After the month is over, we look at sales data and at the feedback we’ve received, and make a decision about carrying the product in our regular offerings.
I’ve presented at several conferences about our Retail Ready Lab program, and every time I explain the concept to other people in the grocery world, the first response is, “You do all that for free? Why don’t you charge vendors for this?” The answer is simple. Yes, of course we do it for free. Our ability and willingness to disengage from the cut-throat game of grocery competition to do this kind of work without looking for our own economic gain is intricately tied to our mission statement—it truly is why we exist.
We launched the Retail Ready Lab a year ago this month. So far 20 vendors have gone through the program. All together, Co-op customers have spent over $30,000 to support them, and 12 have “graduated” into regular Co-op vendors.
Here are just a few of the Retail Ready Lab graduates that you can find on our shelves. I hope you take a minute to visit the Retail Ready Lab in any of our stores in the next few months!
TRULI JULI BISCOTTI
Juli Karpus started Truli Juli Biscotti in 2013 in the Chicago area, after an 18 year career in clinical pathology administration. She and her husband moved to Madison in 2015, and she essentially started over again, selling her biscotti at the Hilldale Farmers’ Market.
In 2017, Juli was ready to take her business the next step, and was featured on our Retail Ready Lab in October. You can find Juli’s delicious biscotti in flavors such as Lemon Poppy Seed, Cranberry Pistachio, and Classic Almond near the Juice Bars at Willy West and East.
JULI’S ORGANIC APPLE BUTTER AND APPLE SAUCE
Juli (pronounced You-lee) McGuire is one of the farmers behind Two Onion Farm, a local organic vegetable farm and apple orchard in Belmont, Wisconsin. We sell Two Onions’ fresh apples in season in our Produce departments, but Juli struggled with finding an outlet for apples that were less than perfect. Apple butter and applesauce were the answer!
Juli’s delicious products were featured on the Retail Ready Lab in December. You can find her apple butter at Willy East and West, and the apple sauce at Willy West.
COCOABEAN AND CO
From a very young age, Alix Shabazz struggled to find bodycare products that work for her combination skin-type, and so she started making her own. This knack for making quality all-natural bodycare products eventually became Cocobean and Co. All of the profits from this Madison-based company go toward the building of a larger project to build Black Queer economic development.
We were intrigued with Alix’s mission, and once we tried her decadent body butters, we were sold! CocoaBean and Co. was featured on our Retail Ready Lab in March to rave review from customers. All of our locations are now carrying their body butters in two flavors—Vanilla Wafer and Lemon Pound Cake.
CULTIVATING THE COMMONS
When Clint Freund and Kass McKinnon first approached us with their idea for a local seed business, we weren’t quite sure it would work at our stores. Yes, we sell seeds, but they’re not exactly what we’re known for. Given our reticence, the Retail Ready Lab seemed like a great place to try out the concept.

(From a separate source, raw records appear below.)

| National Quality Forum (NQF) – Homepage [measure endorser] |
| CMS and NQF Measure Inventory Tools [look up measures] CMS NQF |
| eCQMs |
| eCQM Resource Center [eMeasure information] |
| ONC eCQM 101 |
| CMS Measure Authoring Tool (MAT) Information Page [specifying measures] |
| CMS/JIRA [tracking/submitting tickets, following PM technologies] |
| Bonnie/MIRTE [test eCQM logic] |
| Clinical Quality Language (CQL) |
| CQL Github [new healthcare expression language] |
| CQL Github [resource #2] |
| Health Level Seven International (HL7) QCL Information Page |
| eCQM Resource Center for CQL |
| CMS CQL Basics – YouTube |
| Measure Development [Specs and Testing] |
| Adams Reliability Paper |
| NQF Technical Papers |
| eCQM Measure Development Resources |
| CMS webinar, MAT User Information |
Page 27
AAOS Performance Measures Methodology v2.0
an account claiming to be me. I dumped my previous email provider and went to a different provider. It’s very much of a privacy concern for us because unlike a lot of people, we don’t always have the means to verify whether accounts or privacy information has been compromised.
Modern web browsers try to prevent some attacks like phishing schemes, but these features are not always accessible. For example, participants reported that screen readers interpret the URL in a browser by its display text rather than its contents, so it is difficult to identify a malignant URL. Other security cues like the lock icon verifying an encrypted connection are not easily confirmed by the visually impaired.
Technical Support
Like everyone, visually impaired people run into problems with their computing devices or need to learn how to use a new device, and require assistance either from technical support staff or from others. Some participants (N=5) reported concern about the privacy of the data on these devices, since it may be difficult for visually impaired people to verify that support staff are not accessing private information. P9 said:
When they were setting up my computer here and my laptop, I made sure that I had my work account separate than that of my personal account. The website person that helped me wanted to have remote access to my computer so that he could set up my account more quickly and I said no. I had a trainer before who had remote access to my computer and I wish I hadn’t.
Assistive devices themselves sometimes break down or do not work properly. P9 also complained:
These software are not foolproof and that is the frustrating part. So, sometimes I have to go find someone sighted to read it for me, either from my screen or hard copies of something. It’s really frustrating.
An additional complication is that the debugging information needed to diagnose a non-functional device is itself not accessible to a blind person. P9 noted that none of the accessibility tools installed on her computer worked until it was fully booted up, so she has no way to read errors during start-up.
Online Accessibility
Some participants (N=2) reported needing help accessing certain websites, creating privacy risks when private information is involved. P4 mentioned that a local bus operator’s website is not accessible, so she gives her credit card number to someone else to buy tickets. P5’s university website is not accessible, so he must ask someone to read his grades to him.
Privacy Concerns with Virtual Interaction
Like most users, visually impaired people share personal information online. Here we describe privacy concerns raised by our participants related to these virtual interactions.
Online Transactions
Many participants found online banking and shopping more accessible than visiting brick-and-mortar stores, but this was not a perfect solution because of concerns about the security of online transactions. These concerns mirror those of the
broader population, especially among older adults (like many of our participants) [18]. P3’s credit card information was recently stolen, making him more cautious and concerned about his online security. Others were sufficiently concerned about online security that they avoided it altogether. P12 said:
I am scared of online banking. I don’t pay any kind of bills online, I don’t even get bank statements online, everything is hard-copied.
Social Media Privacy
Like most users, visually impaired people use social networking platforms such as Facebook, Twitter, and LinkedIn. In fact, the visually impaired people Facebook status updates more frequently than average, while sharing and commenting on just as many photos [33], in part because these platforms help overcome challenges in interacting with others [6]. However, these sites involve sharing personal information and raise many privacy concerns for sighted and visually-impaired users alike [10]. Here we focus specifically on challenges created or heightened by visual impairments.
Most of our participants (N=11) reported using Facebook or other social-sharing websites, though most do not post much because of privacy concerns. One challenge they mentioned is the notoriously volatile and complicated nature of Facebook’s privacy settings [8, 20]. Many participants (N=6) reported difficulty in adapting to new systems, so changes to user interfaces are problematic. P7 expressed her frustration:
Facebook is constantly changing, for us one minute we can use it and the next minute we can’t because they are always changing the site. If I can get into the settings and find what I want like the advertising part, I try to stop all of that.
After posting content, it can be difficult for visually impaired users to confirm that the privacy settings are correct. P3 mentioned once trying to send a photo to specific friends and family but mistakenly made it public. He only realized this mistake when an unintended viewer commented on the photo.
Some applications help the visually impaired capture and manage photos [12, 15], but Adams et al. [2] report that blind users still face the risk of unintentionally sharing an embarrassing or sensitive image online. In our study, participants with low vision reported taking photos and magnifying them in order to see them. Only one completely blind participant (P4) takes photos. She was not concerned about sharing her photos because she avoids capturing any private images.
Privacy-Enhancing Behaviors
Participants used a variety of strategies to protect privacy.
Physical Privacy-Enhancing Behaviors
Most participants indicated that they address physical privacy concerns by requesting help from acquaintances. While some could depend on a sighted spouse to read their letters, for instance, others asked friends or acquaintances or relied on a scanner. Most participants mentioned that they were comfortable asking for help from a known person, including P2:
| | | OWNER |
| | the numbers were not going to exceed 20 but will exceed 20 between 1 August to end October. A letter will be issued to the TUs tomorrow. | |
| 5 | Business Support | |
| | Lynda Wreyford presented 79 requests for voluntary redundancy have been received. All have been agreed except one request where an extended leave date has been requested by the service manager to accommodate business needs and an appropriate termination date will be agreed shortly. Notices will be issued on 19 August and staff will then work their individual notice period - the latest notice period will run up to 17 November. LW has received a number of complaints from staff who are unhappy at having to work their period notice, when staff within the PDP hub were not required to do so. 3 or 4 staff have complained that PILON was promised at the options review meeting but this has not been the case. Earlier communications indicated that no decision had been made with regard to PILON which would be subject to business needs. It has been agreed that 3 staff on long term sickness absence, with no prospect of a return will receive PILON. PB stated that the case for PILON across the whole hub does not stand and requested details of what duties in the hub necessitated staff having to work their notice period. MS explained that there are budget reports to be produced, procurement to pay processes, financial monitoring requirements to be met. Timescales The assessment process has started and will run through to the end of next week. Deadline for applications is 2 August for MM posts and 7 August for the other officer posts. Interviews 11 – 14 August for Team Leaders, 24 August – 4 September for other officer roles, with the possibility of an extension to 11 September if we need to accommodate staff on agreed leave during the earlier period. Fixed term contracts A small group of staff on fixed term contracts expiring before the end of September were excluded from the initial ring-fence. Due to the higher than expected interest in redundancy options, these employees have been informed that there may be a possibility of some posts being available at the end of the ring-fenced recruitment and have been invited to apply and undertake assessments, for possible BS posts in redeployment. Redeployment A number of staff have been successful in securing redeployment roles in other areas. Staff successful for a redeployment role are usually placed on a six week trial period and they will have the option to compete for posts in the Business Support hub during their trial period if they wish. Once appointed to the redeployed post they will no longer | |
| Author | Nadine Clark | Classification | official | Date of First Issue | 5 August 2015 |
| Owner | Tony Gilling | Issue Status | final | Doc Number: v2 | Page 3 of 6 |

Boy, were we wrong. These beautiful seeds sold really well and got all kinds of good feedback, in fact, Clint and Kass completely sold out of this year’s supply! Look for Cultivating the Commons seeds at all three of our stores next spring!
LITTLE FOOD COMPANY
As a mother of four and registered nurse, Amanda Santoro has had lots of experience making baby food. That experience, plus a love of healthy eating and nutritious foods sparked her dream of creating a different kind of baby food company.
Based in Appleton, Wisconsin, Little Food Company makes frozen, whole food baby food using the freshest local and organic ingredients, and flavorful grownup recipes like Pear Carrots Fig, and Apple Avocado Amaranth. Little Food Company was featured in our June Retail Ready Lab, and can now be found in the freezer sections at Willy West and North.